• **WRITTEN TASK**
Print, unchanged, the lines from the line with "परिवर्तन, लोकतन्त्र, राष्ट्रिय" to the line with "समायोजन गरी कार्यान्वयन गरिने जनाइएको छ ।", including both of those lines.

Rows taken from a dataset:
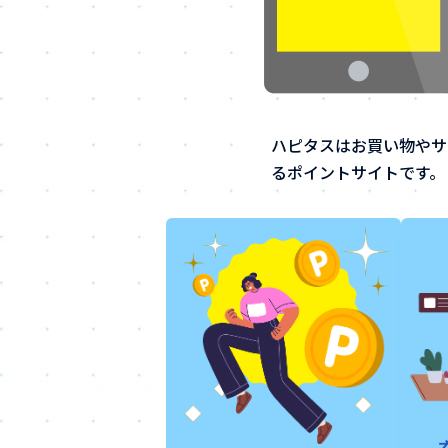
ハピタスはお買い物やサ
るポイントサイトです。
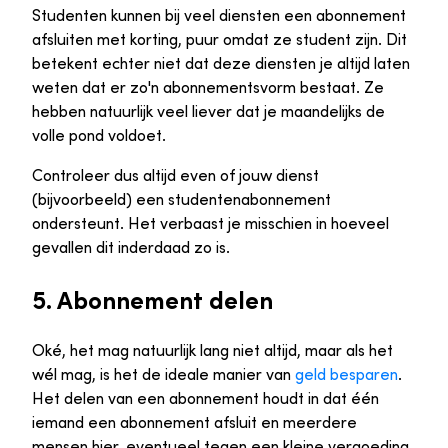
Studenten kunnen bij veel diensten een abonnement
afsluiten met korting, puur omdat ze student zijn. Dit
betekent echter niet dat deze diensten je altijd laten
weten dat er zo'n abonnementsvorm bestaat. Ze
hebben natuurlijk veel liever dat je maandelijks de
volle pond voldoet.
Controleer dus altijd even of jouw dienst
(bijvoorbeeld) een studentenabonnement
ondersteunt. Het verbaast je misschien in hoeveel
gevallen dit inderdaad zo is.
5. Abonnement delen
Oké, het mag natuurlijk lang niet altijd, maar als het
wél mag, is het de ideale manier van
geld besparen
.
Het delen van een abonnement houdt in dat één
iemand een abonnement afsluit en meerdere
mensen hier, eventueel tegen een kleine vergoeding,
==
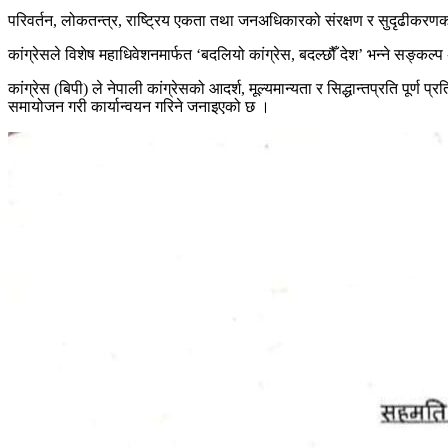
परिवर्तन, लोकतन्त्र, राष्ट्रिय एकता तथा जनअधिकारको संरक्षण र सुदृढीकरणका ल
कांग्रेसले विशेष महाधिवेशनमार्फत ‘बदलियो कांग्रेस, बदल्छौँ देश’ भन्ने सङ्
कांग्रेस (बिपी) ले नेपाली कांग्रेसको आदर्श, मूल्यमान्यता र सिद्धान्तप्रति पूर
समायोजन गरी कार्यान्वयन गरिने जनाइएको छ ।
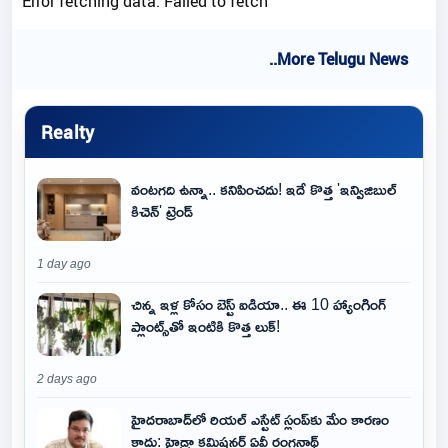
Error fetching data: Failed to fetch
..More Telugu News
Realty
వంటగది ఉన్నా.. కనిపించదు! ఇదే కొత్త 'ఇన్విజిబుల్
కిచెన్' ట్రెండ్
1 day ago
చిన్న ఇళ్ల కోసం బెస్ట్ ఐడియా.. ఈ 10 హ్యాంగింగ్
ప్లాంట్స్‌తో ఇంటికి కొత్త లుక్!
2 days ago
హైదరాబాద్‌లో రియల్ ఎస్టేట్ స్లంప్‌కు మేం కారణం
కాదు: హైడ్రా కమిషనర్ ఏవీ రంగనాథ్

• **TASK OUTPUT**
परिवर्तन, लोकतन्त्र, राष्ट्रिय एकता तथा जनअधिकारको संरक्षण र सुदृढीकरणका ल
कांग्रेसले विशेष महाधिवेशनमार्फत ‘बदलियो कांग्रेस, बदल्छौँ देश’ भन्ने सङ्
कांग्रेस (बिपी) ले नेपाली कांग्रेसको आदर्श, मूल्यमान्यता र सिद्धान्तप्रति पूर
समायोजन गरी कार्यान्वयन गरिने जनाइएको छ ।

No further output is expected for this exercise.